The large amount of used polypropylene baler twine generated from the agricultural community may provide a low-cost, environmentally friendly source of fibre reinforcement that can be used to improve the properties of concrete. However, the performance of such fibres for the application has not yet been explored. The effectiveness of using small amounts of chopped baler twine to control the restrained plastic shrinkage cracking of portland cement mortar was investigated in this study. To determine the influence of baler twine fibre type, length and volume fraction on their performance, two types of baler twine ( one composed of strands with circular cross section, the other composed of flat band shape strands) in two lengths (19 mm and 38 mm) and three volume fractions (0.05%, 0.1%, and 0.3%) were evaluated.
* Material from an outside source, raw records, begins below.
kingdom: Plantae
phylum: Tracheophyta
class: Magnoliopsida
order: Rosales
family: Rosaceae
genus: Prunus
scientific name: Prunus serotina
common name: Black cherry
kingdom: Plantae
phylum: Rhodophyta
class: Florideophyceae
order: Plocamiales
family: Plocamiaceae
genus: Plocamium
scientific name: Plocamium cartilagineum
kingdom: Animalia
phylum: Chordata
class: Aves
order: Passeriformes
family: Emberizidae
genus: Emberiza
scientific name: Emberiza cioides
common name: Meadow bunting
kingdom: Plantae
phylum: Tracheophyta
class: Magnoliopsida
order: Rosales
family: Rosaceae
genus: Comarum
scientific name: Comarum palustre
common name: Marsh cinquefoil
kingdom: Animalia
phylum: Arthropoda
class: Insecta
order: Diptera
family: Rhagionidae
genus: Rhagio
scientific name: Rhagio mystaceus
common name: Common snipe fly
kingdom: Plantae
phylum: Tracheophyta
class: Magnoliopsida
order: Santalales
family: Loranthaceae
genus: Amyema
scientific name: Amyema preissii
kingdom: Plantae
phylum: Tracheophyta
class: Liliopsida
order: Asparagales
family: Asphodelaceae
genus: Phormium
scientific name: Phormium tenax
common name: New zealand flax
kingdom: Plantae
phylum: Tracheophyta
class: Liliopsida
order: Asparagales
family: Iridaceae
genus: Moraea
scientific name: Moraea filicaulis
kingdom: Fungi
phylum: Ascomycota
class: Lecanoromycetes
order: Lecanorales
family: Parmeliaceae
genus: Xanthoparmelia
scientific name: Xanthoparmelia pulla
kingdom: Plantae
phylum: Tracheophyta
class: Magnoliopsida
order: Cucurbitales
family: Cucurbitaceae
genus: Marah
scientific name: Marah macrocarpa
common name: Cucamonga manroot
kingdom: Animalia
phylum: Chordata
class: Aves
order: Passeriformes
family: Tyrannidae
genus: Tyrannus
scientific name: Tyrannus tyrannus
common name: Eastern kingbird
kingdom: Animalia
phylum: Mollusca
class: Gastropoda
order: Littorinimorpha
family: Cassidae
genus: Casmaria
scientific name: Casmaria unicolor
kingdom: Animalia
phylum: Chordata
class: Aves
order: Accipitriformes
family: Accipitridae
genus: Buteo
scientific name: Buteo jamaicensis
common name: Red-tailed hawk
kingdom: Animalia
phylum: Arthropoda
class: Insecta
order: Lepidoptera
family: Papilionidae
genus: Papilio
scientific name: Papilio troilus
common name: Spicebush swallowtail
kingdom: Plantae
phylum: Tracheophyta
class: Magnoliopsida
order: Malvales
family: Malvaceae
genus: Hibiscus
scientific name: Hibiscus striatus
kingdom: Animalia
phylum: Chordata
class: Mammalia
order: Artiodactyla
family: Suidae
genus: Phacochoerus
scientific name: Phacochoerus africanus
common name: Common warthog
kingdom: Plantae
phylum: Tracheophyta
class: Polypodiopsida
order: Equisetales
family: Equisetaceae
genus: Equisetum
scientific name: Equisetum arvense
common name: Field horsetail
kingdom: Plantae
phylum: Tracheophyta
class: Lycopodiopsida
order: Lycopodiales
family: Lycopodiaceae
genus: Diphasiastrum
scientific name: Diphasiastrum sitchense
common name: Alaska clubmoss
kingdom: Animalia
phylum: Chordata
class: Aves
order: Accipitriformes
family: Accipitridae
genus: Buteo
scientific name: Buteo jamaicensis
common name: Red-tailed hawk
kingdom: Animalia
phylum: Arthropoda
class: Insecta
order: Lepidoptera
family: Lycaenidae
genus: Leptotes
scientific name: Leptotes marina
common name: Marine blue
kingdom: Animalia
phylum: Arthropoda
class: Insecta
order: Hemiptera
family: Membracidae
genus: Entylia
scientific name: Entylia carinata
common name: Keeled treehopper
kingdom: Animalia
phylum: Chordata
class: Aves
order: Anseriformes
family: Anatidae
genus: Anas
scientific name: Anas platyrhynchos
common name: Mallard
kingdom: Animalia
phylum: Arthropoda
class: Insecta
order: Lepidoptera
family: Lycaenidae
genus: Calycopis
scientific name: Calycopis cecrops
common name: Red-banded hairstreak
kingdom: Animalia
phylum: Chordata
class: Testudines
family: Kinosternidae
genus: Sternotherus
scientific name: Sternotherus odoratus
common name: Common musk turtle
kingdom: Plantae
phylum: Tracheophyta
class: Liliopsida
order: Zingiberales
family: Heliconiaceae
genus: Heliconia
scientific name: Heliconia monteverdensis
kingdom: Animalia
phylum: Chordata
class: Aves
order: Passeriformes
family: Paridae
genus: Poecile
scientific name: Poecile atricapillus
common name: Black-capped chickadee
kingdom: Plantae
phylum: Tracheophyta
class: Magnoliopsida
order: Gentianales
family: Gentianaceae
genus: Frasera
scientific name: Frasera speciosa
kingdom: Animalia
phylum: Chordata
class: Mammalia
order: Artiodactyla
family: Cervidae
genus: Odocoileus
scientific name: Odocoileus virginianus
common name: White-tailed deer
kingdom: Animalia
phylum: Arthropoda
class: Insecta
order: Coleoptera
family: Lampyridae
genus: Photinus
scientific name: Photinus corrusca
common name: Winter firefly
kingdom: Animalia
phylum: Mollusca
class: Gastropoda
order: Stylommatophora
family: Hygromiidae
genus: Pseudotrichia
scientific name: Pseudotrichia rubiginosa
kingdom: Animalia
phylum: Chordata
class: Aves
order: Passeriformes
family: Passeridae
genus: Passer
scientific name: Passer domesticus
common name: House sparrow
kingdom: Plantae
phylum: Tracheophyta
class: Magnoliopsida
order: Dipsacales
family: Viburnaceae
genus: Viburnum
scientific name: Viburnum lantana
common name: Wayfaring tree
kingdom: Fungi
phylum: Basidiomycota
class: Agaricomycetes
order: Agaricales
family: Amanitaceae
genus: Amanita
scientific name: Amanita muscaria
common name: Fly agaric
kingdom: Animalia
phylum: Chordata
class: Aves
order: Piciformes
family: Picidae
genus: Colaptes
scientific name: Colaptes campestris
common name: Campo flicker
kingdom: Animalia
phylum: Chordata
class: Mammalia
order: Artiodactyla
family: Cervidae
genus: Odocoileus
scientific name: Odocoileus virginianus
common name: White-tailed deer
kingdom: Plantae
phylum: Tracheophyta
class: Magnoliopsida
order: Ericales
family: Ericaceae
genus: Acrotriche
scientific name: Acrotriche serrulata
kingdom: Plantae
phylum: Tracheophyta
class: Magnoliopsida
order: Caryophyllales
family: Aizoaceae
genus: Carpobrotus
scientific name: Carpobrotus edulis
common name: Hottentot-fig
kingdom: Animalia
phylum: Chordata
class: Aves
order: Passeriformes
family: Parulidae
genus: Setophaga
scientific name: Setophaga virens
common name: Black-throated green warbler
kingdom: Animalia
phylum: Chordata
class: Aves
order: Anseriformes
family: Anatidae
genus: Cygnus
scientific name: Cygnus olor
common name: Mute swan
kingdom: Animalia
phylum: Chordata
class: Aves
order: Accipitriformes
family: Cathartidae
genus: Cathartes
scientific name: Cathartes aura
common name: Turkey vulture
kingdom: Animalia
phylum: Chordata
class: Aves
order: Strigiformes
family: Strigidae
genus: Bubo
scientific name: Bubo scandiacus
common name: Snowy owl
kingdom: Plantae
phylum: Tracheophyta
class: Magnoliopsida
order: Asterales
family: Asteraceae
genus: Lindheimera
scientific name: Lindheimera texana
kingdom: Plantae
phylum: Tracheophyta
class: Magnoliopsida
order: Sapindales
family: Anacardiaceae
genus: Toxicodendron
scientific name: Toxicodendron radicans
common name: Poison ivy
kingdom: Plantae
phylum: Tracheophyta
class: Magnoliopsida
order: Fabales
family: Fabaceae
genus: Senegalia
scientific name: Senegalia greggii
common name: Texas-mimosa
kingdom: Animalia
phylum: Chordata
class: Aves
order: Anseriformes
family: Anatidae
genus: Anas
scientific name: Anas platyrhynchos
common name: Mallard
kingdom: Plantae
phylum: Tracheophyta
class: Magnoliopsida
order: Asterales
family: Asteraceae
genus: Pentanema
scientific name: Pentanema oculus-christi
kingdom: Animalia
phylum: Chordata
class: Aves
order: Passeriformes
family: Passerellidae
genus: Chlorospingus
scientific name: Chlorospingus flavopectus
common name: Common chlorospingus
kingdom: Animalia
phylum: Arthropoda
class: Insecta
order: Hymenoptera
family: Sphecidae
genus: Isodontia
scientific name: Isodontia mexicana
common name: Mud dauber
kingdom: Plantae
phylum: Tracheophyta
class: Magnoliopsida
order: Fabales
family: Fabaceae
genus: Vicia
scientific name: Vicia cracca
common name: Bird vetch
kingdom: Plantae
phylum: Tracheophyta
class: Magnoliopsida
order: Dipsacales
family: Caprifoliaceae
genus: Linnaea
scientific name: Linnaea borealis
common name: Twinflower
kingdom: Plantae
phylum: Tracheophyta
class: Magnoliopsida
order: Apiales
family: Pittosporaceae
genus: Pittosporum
To compare the performance of baler twine fibre with that of other commercially available synthetic fibres, fibrillated polypropylene fibres at equal lengths and volume fractions was investigated.The restrained plastic shrinkage tests were carried out by subjecting the fibre-reinforced mortar specimens, cast on rough substrate bases, to a wind speed of 2.6 m/s, and relative humidity less than 3% at 35 °C for 22 hours. To evaluate the effectiveness of the fibres, the crack numbers were recorded, and the maximum crack width and total crack area on the surface of each specimen were measured using an image analysis technique. Unrestrained plastic shrinkage tests were also conducted in which fibre-reinforced mortar specimens without the substrate bases were tested under the same environmental conditions.Test results indicate that both types of baler twine are capable of controlling restrained plastic shrinkage cracking to some extent, but are not as effective as fibrillated polypropylene. The baler twine composed of band shape strands performed better than the one composed of strands with circular cross section. Compared with plain specimens, the total crack area was reduced by 95.3, 77.5 and 38.7% when 0.3% volume fraction of 38 mm fibrillated polypropylene, band shape baler twine and circular baler twine fibres, respectively, were added. Similar reductions in maximum crack width were observed. Fibre length did not significantly influence cracking behaviour. Free plastic shrinkage was significantly reduced only when long fibre lengths (38 mm) and high volume fractions (0.3%) were used.